My brothers were both coming of age in the late 1960s, so I got to listen to a lot of music from that era. My dad was also musical; he could play the organ well enough that he volunteered at church from time to time, and could noodle around with a couple other instruments. His and mom’s era was the Big Band sound of the 1940s, and dad had a fondness for classic music too.
So at a very young age I was listening to Tchaikovsky; Crosby, Stills, Nash, and Young; the Beatles; Stravinsky; Cat Stevens; The Who; The Band; Three Dog Night; Duke Ellington; Count Basie; Santana, and a lot more. One day, I was watching Sesame Street, and they had Stevie Wonder on with his band, playing the most funktastic version of “Superstition” I’ve ever heard, and it was a glorious revelation. I was still too young to buy albums (yes, vinyl records – I’m THAT old) on my own at the time, but the song stuck with me.
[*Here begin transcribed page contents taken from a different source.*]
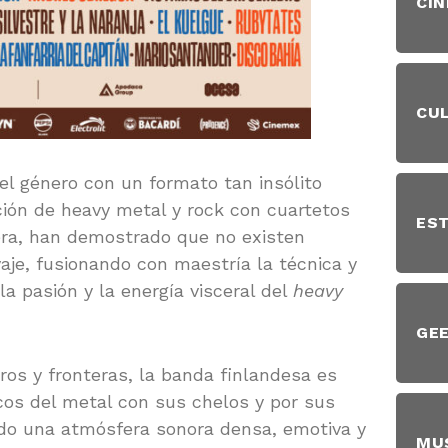
CIN
CU
el género con un formato tan insólito
ción de heavy metal y rock con cuartetos
EST
rera, han demostrado que no existen
lvaje, fusionando con maestría la técnica y
la pasión y la energía visceral del
heavy
GE
os y fronteras, la banda finlandesa es
icos del metal con sus chelos y por sus
ndo una atmósfera sonora densa, emotiva y
MU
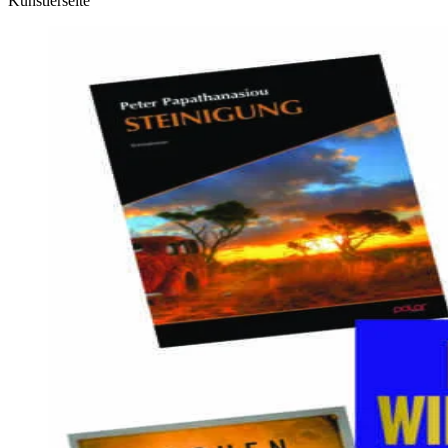
Künstlerseite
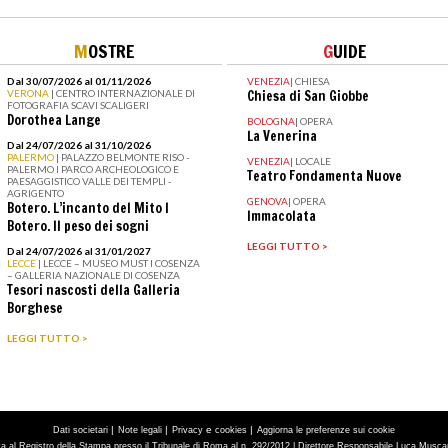
M
OSTRE
G
UIDE
Dal 30/07/2026 al 01/11/2026
VENEZIA
|
CHIESA
VERONA
| CENTRO INTERNAZIONALE DI
Chiesa di San Giobbe
FOTOGRAFIA SCAVI SCALIGERI
Dorothea Lange
BOLOGNA
|
OPERA
La Venerina
Dal 24/07/2026 al 31/10/2026
PALERMO
| PALAZZO BELMONTE RISO -
VENEZIA
|
LOCALE
PALERMO I PARCO ARCHEOLOGICO E
Teatro Fondamenta Nuove
PAESAGGISTICO VALLE DEI TEMPLI -
AGRIGENTO
GENOVA
|
OPERA
Botero. L’incanto del Mito I
Immacolata
Botero. Il peso dei sogni
LEGGI TUTTO >
Dal 24/07/2026 al 31/01/2027
LECCE
| LECCE – MUSEO MUST I COSENZA
– GALLERIA NAZIONALE DI COSENZA
Tesori nascosti della Galleria
Borghese
LEGGI TUTTO >
|
|
e
|
Dati societari
Note legali
Privacy
cookies
Aggiorna le preferenze sui cookie
tta al Registro della Stampa presso il Tribunale di Roma al n. 292/2012 | Direttore Responsabile Luca Muscarà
My late teens saw me develop my tastes even further. I listened to a lot of Top 40 music in high school, and enjoyed ELO; Asia; Supertramp; Earth, Wind, and Fire; Steely Dan; Donna Summer; the Scorpions, and Blondie. They evolved even further after I moved out of my parents house, as I discovered musicians like Prince; Warren Zevon; the Talking Heads; They Might Be Giants, and Billy Idol, and rediscovered some classics, like the Doors and Creedence Clearwater Revival. I also began branching out, searching for new musical experiences, discovering in turn the Pogues, the Gypsy Kings, Laurie Anderson, Elvis Costello, and Ofra Haza.
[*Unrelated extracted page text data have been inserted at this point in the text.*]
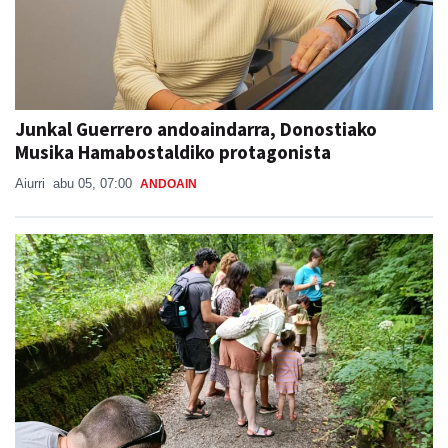
Junkal Guerrero andoaindarra, Donostiako
Musika Hamabostaldiko protagonista
Aiurri
abu 05, 07:00
ANDOAIN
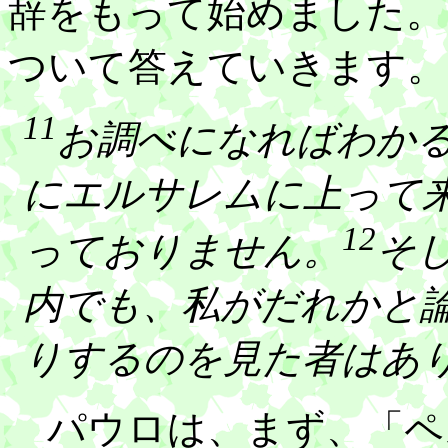
辞をもって始めました。
ついて答えていきます。
11
お調べになればわか
にエルサレムに上って
12
っておりません。
そ
内でも、私がだれかと
りするのを見た者はあ
パウロは、まず、「ペ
It’s become common wisdom that the music of your teens and 20s becomes your default – what you prefer to listen to for the rest of your life, with your tastes beginning to stagnate at about that time. I’m not sure I believe that; since my 20s, I’ve discovered a lot of music I like that seems fairly different from the music of my 20s: Missy Elliot; the Soup Dragons; Rob Zombie; Jonathan Coulton; Queen Latifah; Adele; Blue Man Group; Loreena McKennit, and Lady Gaga. Thanks to T’s love affair with Middle Eastern Dance, I’ve been exposed to a lot of musical influences from around the Mediterranean, including groups like Oojami, Amr Diab, and dozens of bands and singers largely unknown outside of the Middle East. I’ve become intrigued by the seeming influx of Mongolian Metal bands over the last five to tens years, and have been slowly finding my way through those.
All of this is a long, involved way of saying that there’s a practically infinite variety of music out there, and I’ve been surprised – often – at a new discovery that tickles my ears and gets my feet moving. Don’t settle for being stuck with a single era’s music when you can easily – more than ever before – sample music from nearly ALL eras of human history. Explore, experiment, and be open to finding joy and delight in new things once in a while.